*** SOURCE PASSAGE

Spark History Server

Spark History Server is the web UI of Spark applications with event log collection enabled (based on spark.eventLog.enabled configuration property).

spark history server webui
Figure 1. History Server’s web UI

Spark History Server is an extension of Spark’s web UI.

Spark History Server can be started using start-history-server.sh and stopped using stop-history-server.sh shell scripts.

Spark History Server supports custom configuration properties that can be defined using --properties-file [propertiesFile] command-line option. The properties file can have any valid spark.-prefixed Spark property.

$ ./sbin/start-history-server.sh --properties-file history.properties

If not specified explicitly, Spark History Server uses the default configuration file, i.e. spark-defaults.conf.

Spark History Server can replay events from event log files recorded by EventLoggingListener.

Enable ALL logging level for org.apache.spark.deploy.history logger to see what happens inside.

Add the following line to conf/log4j.properties:

log4j.logger.org.apache.spark.deploy.history=INFO

Refer to Logging.

Starting History Server — start-history-server.sh Shell Script

$SPARK_HOME/sbin/start-history-server.sh shell script (where SPARK_HOME is the directory of your Spark installation) is used to start a Spark History Server instance.

$ ./sbin/start-history-server.sh
starting org.apache.spark.deploy.history.HistoryServer, logging to .../spark/logs/spark-jacek-org.apache.spark.deploy.history.HistoryServer-1-japila.out

Internally, start-history-server.sh script starts org.apache.spark.deploy.history.HistoryServer standalone application (using spark-daemon.sh shell script).

$ ./bin/spark-class org.apache.spark.deploy.history.HistoryServer
Using the more explicit approach with spark-class to start Spark History Server could be easier to trace execution by seeing the logs printed out to the standard output and hence terminal directly.

******
*** SOURCE DATA

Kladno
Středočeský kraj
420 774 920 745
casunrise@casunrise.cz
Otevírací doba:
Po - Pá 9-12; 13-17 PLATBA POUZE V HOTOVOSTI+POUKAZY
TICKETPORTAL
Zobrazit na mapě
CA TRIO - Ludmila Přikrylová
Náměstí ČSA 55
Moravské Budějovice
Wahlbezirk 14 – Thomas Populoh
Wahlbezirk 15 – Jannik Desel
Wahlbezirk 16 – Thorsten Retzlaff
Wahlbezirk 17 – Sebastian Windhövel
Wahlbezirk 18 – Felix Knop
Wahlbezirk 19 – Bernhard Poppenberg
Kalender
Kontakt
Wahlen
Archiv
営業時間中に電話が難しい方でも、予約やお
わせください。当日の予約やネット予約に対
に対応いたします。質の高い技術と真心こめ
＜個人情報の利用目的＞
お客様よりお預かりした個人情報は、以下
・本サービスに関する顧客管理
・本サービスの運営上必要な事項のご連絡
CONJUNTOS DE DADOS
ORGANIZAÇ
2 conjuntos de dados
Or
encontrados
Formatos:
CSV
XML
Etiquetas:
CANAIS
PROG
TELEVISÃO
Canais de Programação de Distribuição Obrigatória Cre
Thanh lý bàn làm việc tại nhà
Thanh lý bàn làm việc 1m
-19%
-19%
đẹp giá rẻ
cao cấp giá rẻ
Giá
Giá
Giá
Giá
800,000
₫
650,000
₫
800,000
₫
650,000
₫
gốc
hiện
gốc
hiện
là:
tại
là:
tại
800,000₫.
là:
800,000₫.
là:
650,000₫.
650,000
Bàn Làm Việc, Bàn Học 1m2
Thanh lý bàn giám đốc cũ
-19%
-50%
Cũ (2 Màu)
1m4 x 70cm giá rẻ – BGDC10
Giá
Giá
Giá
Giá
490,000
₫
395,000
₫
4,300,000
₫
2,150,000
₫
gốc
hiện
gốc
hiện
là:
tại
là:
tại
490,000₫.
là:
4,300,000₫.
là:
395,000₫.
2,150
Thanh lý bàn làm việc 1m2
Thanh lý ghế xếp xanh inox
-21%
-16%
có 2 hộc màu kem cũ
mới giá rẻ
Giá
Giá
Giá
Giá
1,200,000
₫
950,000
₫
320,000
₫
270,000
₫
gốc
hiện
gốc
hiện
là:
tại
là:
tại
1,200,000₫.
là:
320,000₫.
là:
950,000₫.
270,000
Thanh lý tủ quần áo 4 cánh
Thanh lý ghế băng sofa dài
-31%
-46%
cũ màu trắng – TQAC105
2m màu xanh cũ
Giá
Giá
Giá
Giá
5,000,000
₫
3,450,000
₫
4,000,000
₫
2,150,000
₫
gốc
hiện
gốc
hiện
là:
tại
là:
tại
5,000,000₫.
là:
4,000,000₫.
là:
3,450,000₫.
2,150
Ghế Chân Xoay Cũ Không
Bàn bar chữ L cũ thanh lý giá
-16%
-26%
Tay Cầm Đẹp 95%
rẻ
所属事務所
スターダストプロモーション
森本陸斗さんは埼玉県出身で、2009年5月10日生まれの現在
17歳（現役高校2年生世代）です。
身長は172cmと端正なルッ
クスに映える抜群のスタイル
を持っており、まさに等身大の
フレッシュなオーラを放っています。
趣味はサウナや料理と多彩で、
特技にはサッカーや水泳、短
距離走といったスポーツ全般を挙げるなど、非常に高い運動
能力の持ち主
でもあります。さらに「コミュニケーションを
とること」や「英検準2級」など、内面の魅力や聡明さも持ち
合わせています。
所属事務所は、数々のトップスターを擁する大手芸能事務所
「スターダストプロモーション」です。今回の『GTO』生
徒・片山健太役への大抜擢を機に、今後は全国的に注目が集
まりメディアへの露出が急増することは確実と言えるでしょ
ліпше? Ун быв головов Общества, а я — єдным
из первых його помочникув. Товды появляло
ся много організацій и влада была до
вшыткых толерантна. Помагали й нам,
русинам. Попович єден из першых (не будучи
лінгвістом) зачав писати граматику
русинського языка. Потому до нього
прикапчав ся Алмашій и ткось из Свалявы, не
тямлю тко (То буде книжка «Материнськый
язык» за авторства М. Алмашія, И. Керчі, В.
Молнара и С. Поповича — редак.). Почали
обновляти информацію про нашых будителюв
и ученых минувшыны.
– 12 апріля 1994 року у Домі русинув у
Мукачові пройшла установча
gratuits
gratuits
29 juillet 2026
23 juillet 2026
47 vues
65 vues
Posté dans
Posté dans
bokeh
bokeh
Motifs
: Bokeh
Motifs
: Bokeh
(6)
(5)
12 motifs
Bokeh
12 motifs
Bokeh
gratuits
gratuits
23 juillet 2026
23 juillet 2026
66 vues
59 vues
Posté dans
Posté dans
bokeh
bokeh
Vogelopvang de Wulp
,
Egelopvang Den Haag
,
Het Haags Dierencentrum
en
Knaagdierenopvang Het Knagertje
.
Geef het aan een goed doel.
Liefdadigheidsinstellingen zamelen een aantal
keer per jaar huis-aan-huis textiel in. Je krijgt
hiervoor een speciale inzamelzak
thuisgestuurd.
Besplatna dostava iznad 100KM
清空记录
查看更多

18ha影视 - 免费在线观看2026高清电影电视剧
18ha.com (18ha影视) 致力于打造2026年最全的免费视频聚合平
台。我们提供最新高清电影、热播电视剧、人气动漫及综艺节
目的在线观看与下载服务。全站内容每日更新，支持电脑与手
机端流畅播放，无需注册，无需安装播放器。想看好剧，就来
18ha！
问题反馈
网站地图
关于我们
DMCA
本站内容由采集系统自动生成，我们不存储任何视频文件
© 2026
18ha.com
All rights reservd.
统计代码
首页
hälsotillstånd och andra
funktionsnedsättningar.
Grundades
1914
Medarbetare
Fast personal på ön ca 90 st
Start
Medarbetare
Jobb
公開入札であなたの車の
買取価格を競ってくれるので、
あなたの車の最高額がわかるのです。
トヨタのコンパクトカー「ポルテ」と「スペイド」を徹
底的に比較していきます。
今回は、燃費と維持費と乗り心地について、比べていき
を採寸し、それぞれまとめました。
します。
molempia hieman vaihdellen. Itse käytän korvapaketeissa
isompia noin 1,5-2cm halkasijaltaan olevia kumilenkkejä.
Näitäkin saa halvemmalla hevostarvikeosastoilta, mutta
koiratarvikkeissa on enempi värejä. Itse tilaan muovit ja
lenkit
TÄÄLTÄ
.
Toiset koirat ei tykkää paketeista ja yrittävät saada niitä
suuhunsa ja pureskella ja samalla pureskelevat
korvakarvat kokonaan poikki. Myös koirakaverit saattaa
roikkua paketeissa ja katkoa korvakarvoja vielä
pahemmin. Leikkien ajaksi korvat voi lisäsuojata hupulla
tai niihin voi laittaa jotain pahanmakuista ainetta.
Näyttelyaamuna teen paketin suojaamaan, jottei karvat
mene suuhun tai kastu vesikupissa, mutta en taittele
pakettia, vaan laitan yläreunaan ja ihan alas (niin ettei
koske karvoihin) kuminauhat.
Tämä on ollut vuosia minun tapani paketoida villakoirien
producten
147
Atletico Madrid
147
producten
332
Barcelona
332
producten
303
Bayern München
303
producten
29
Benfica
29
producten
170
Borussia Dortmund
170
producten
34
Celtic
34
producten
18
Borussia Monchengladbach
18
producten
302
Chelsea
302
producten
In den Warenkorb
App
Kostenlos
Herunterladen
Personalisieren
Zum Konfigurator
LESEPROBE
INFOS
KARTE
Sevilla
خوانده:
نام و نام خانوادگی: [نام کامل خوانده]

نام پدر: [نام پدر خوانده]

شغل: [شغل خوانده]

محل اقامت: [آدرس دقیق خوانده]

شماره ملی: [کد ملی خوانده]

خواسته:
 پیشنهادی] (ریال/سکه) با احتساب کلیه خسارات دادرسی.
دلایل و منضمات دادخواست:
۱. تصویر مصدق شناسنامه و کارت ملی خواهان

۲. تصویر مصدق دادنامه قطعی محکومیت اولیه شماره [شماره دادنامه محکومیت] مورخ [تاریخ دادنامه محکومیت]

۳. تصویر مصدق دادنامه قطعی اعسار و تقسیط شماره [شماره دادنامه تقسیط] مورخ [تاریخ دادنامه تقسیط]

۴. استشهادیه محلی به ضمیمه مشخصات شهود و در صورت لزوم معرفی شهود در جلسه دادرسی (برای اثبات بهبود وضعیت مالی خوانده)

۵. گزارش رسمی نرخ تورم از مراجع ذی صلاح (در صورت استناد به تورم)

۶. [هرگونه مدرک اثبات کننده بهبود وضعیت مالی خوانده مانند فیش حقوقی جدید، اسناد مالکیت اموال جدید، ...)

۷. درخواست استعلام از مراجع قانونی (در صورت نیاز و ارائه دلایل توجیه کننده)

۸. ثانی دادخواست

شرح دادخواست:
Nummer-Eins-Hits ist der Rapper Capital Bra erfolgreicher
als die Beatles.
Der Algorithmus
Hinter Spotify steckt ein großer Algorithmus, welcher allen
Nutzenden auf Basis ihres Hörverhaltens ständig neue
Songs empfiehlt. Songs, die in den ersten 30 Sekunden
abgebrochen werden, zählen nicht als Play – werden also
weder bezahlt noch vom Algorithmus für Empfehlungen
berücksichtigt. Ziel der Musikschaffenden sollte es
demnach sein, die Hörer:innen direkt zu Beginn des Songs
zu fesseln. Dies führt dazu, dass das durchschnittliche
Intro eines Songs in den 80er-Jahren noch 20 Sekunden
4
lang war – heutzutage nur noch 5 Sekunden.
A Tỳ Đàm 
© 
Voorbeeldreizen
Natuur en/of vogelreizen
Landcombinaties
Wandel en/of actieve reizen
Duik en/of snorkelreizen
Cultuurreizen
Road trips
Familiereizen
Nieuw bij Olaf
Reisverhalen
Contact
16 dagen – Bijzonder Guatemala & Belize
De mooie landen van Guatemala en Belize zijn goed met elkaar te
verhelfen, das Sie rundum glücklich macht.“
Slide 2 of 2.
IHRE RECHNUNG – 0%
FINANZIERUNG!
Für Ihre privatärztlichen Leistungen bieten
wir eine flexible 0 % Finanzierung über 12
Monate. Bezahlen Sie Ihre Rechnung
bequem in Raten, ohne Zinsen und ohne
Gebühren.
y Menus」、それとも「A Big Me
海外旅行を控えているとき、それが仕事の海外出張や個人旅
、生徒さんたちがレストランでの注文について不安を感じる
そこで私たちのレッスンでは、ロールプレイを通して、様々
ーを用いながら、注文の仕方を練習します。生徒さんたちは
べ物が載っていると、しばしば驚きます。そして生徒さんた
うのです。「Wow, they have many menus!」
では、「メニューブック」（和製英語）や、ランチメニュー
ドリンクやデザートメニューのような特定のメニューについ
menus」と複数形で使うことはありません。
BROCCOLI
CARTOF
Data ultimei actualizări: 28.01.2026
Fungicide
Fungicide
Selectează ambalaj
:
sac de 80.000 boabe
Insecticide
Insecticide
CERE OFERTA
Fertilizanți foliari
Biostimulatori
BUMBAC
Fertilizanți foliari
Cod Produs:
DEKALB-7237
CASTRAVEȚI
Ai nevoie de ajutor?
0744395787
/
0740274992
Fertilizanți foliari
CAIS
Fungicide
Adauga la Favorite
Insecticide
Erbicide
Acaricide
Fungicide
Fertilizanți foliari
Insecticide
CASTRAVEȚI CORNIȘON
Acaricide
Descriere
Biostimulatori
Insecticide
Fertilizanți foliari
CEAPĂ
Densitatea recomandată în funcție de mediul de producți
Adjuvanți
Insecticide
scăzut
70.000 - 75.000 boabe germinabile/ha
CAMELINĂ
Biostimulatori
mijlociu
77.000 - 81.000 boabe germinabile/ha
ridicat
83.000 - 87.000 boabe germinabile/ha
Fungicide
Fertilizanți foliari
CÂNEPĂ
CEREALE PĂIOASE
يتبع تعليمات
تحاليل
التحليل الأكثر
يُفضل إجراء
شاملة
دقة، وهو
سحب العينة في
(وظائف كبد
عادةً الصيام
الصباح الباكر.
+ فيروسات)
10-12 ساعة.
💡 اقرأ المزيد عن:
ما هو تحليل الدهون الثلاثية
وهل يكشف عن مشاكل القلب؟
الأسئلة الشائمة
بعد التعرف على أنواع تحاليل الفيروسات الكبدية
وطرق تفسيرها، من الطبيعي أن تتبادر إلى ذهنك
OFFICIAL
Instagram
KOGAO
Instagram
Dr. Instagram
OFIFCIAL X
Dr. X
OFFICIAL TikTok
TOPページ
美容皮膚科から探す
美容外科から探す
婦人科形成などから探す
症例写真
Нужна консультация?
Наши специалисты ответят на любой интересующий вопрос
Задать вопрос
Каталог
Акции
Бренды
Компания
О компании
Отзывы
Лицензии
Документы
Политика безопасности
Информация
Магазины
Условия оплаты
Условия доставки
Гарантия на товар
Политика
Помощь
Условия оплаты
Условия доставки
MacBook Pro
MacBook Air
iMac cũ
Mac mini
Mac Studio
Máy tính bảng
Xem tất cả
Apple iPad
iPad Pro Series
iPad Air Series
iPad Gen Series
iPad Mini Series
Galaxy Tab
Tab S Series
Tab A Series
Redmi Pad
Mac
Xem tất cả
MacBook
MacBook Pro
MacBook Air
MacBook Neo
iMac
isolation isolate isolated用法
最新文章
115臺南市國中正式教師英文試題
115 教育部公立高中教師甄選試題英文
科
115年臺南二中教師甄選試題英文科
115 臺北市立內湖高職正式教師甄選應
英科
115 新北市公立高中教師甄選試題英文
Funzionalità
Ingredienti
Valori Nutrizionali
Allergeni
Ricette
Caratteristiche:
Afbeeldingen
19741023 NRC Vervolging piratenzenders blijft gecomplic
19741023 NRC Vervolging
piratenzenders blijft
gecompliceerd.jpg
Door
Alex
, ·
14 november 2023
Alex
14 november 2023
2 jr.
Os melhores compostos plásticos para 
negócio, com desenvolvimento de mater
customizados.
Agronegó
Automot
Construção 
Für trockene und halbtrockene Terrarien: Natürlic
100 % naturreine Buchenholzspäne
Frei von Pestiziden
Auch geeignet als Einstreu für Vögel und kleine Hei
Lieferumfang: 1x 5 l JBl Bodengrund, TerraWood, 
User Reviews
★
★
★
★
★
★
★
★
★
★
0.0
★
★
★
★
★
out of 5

******

Carry on the Spark History Server page from its last sentence. The entries are separate material and have no connection to the Spark History Server page.

When started, start-history-server.sh prints out the following INFO message to the logs:

Started daemon with process name: [processName]

start-history-server.sh registers signal handlers (using SignalUtils) for TERM, HUP, INT to log their execution:

RECEIVED SIGNAL [signal]

start-history-server.sh inits security if enabled (based on spark.history.kerberos.enabled configuration property).

FIXME Describe initSecurity

start-history-server.sh creates a SecurityManager.

start-history-server.sh creates a ApplicationHistoryProvider (based on spark.history.provider configuration property).

In the end, start-history-server.sh creates a HistoryServer and requests it to bind to the port (based on spark.history.ui.port configuration property).

The host’s IP can be specified using SPARK_LOCAL_IP environment variable (defaults to 0.0.0.0).

start-history-server.sh prints out the following INFO message to the logs:

Bound HistoryServer to [host], and started at [webUrl]

start-history-server.sh registers a shutdown hook to call stop on the HistoryServer instance.

Use stop-history-server.sh shell script to to stop a running History Server.

Stopping History Server — stop-history-server.sh Shell Script

$SPARK_HOME/sbin/stop-history-server.sh shell script (where SPARK_HOME is the directory of your Spark installation) is used to stop a running instance of Spark History Server.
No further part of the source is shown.